*What the task requires*. Report each line of the data that contains the string "unremarkable".

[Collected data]
════════════════════

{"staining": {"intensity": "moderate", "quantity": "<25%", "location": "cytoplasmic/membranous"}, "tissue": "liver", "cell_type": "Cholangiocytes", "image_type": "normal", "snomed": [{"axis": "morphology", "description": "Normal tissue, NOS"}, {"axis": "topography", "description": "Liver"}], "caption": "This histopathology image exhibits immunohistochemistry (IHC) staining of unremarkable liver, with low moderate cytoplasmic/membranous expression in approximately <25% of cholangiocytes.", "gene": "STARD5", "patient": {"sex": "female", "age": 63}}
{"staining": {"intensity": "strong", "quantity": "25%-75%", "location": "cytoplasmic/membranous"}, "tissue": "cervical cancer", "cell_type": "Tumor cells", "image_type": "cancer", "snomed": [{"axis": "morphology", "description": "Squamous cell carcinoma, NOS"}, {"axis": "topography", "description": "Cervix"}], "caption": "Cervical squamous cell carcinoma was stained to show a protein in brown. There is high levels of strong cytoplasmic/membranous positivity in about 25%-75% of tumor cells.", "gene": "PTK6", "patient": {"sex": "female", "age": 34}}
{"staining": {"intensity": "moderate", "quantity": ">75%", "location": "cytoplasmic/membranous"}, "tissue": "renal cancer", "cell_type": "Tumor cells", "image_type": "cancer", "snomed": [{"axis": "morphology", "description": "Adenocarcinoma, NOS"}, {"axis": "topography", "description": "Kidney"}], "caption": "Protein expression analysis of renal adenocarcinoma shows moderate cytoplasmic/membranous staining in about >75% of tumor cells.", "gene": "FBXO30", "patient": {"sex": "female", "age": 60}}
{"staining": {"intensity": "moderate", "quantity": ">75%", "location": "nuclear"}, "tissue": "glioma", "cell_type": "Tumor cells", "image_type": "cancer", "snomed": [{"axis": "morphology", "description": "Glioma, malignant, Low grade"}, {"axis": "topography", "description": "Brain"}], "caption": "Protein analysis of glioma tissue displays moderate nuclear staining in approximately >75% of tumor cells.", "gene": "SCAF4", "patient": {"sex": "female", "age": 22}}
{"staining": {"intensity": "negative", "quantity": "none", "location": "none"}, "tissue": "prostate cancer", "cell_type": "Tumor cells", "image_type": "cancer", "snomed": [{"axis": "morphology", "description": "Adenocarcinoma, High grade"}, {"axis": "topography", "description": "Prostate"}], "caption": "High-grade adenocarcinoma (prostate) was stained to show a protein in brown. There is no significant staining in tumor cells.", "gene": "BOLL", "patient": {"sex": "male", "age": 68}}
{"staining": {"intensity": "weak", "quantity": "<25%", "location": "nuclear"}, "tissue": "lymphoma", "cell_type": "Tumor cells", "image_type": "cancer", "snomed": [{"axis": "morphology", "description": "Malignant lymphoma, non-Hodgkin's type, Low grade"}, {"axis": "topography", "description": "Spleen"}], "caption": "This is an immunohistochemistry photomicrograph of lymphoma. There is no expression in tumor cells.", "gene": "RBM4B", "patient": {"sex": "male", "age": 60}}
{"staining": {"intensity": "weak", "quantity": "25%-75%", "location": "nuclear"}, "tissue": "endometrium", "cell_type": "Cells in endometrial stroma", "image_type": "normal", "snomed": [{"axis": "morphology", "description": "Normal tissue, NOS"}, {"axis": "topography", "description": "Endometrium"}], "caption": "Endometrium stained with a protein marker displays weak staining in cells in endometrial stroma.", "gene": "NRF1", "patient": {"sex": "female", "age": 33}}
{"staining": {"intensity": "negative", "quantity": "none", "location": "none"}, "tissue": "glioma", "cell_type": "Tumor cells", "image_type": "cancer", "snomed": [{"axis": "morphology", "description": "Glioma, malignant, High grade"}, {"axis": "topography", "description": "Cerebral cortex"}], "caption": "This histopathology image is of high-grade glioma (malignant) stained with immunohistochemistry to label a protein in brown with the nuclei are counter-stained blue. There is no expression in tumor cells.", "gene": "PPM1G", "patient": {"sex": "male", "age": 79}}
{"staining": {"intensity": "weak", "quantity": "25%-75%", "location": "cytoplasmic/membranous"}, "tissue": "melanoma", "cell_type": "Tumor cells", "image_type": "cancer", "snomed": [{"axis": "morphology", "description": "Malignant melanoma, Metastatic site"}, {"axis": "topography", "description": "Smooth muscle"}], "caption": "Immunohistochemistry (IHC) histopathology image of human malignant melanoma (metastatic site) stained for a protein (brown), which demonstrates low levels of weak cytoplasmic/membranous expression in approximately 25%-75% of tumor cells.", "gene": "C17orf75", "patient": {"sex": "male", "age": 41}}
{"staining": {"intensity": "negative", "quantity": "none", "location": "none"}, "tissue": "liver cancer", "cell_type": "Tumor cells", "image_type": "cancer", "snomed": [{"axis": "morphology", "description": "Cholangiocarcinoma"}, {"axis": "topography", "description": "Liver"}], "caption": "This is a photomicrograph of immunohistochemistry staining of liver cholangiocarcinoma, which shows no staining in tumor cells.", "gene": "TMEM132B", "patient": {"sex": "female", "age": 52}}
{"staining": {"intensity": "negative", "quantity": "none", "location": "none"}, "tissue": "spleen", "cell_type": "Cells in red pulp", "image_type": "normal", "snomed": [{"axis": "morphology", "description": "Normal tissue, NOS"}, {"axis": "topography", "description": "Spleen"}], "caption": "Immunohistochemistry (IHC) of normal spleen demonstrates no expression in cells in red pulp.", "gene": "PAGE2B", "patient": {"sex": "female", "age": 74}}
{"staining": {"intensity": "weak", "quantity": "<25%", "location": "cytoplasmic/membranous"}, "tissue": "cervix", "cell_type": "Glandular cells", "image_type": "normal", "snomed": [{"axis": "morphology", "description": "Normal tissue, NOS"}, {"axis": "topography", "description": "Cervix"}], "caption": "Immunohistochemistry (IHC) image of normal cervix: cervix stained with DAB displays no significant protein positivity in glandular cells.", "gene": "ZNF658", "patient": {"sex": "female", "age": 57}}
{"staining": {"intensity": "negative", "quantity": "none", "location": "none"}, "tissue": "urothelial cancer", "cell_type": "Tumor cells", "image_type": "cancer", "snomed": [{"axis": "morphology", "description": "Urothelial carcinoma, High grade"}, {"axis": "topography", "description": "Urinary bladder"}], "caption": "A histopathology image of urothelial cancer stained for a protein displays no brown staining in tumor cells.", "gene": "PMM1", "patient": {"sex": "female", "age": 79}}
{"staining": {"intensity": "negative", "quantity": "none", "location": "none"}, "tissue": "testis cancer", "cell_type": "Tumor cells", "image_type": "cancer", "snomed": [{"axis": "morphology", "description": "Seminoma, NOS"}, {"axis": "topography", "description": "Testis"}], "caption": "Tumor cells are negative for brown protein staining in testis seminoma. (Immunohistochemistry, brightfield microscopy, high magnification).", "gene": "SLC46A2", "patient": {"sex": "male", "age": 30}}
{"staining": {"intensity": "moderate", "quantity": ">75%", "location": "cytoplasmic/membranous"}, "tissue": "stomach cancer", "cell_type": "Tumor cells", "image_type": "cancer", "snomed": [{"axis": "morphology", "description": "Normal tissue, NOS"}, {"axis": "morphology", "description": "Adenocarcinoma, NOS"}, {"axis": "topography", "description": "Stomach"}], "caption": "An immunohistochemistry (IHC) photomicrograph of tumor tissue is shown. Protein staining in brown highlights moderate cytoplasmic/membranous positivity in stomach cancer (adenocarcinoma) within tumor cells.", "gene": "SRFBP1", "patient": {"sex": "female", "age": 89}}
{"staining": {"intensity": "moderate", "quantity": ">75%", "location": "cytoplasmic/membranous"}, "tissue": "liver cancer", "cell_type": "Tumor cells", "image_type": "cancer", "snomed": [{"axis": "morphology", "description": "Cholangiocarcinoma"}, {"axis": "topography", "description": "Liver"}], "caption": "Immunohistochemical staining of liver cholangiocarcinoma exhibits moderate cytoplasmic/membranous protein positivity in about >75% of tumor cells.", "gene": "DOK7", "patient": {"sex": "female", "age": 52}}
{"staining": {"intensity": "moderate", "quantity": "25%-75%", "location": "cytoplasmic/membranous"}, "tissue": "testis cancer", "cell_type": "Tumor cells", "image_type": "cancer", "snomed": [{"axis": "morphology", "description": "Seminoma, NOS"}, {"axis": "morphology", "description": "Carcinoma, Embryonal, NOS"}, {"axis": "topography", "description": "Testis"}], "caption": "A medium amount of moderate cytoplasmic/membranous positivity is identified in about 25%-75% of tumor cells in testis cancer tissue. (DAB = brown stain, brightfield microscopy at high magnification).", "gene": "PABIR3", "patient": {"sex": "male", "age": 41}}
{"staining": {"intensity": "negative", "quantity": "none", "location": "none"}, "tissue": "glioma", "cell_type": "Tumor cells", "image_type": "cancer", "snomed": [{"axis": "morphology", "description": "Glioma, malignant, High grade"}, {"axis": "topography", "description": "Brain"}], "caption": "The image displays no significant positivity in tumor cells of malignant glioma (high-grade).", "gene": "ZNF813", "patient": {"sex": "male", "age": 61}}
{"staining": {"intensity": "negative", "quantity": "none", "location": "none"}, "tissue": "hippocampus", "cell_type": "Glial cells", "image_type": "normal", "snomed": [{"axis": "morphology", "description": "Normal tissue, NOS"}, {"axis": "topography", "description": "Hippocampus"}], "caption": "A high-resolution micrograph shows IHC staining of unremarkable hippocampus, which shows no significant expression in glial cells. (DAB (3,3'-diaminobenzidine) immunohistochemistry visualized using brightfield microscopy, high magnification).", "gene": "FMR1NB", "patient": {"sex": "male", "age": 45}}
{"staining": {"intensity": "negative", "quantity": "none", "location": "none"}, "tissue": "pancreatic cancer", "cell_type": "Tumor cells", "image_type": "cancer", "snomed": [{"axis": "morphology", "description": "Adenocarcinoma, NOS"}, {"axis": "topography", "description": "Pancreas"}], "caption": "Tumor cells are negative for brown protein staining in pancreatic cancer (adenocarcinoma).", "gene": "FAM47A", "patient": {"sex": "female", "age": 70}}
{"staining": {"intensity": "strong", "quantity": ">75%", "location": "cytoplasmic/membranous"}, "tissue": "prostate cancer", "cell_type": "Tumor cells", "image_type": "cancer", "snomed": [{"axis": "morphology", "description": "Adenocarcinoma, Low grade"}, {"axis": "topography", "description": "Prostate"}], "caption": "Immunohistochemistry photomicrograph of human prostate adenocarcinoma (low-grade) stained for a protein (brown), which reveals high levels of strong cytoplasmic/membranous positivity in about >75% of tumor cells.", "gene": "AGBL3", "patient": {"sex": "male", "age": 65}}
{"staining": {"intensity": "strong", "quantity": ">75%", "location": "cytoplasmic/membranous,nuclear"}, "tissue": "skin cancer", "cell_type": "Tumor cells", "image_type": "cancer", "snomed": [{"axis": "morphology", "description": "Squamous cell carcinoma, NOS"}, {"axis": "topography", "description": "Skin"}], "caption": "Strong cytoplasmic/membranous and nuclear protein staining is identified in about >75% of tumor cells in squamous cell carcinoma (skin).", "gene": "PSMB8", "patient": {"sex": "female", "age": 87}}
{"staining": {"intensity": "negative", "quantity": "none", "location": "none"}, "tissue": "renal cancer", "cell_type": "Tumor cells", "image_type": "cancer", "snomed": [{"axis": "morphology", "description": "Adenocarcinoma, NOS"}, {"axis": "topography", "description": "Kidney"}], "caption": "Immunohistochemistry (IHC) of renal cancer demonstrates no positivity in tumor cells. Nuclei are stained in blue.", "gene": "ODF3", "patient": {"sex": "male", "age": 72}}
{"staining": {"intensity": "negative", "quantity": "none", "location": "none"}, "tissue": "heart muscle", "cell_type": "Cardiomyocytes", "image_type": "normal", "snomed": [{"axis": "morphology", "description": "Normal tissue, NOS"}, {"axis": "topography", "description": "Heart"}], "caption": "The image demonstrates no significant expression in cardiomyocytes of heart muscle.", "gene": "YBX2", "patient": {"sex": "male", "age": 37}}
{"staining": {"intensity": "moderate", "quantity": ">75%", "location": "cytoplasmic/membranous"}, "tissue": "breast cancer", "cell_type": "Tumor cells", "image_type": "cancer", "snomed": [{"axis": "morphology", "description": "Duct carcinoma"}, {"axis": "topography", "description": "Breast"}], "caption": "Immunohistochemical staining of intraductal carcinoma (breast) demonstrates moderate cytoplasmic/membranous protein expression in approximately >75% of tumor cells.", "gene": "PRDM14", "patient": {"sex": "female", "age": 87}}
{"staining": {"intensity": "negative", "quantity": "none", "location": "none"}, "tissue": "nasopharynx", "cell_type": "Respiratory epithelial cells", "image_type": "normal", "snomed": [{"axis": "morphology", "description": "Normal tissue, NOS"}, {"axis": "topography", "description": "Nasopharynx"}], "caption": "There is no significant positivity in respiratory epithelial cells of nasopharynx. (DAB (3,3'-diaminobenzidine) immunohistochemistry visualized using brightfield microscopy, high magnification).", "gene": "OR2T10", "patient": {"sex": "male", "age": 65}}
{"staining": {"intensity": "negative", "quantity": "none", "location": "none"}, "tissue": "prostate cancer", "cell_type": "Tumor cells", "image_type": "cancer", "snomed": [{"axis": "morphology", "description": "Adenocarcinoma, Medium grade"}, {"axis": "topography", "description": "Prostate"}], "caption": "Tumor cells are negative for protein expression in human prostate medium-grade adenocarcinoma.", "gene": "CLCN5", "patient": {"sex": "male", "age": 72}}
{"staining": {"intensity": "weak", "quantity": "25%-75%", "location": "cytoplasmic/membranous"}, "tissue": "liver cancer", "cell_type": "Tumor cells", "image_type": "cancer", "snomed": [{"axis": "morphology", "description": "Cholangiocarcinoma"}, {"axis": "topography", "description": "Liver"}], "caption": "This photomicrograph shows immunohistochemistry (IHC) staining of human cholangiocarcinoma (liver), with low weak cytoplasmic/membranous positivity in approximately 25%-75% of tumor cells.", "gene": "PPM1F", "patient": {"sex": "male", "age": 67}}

════════════════════

*Your response*.
{"staining": {"intensity": "moderate", "quantity": "<25%", "location": "cytoplasmic/membranous"}, "tissue": "liver", "cell_type": "Cholangiocytes", "image_type": "normal", "snomed": [{"axis": "morphology", "description": "Normal tissue, NOS"}, {"axis": "topography", "description": "Liver"}], "caption": "This histopathology image exhibits immunohistochemistry (IHC) staining of unremarkable liver, with low moderate cytoplasmic/membranous expression in approximately <25% of cholangiocytes.", "gene": "STARD5", "patient": {"sex": "female", "age": 63}}
{"staining": {"intensity": "negative", "quantity": "none", "location": "none"}, "tissue": "hippocampus", "cell_type": "Glial cells", "image_type": "normal", "snomed": [{"axis": "morphology", "description": "Normal tissue, NOS"}, {"axis": "topography", "description": "Hippocampus"}], "caption": "A high-resolution micrograph shows IHC staining of unremarkable hippocampus, which shows no significant expression in glial cells. (DAB (3,3'-diaminobenzidine) immunohistochemistry visualized using brightfield microscopy, high magnification).", "gene": "FMR1NB", "patient": {"sex": "male", "age": 45}}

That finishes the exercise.